» **Given instruction**: Quote verbatim every line of the records below, from the line containing "family: Geraniaceae" down through the end of the records, including both ends.
━━━ Given records
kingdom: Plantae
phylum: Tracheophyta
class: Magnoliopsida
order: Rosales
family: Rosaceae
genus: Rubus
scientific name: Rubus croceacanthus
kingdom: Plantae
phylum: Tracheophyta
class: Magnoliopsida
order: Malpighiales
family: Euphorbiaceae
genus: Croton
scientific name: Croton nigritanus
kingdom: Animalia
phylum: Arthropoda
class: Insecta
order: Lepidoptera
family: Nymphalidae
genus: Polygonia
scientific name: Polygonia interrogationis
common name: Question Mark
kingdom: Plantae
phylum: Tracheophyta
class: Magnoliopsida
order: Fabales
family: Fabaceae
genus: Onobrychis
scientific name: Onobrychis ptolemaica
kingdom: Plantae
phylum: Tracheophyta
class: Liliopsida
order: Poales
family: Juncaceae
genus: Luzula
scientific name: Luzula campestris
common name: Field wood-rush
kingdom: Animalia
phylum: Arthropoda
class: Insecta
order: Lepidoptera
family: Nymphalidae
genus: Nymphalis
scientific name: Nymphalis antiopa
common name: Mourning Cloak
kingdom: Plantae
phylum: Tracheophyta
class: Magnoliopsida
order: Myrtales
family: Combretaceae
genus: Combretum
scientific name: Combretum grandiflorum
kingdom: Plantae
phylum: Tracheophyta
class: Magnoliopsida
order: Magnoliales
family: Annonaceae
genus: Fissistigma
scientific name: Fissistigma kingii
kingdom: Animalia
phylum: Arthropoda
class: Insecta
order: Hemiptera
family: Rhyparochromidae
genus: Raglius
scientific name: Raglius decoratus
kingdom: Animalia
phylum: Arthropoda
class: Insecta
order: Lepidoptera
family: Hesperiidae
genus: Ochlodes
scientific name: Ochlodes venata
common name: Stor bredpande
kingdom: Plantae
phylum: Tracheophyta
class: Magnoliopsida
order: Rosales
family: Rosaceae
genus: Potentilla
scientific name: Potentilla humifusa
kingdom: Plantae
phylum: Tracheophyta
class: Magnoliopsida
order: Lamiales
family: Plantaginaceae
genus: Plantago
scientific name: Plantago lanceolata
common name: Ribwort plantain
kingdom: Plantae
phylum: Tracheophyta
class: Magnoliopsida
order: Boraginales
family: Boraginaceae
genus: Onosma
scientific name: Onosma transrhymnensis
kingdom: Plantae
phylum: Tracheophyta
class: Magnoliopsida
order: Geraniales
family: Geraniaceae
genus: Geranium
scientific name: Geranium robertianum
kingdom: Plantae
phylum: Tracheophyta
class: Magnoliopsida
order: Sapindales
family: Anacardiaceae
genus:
━━━━━━
» **Problem solution**:
family: Geraniaceae
genus: Geranium
scientific name: Geranium robertianum
kingdom: Plantae
phylum: Tracheophyta
class: Magnoliopsida
order: Sapindales
family: Anacardiaceae
genus:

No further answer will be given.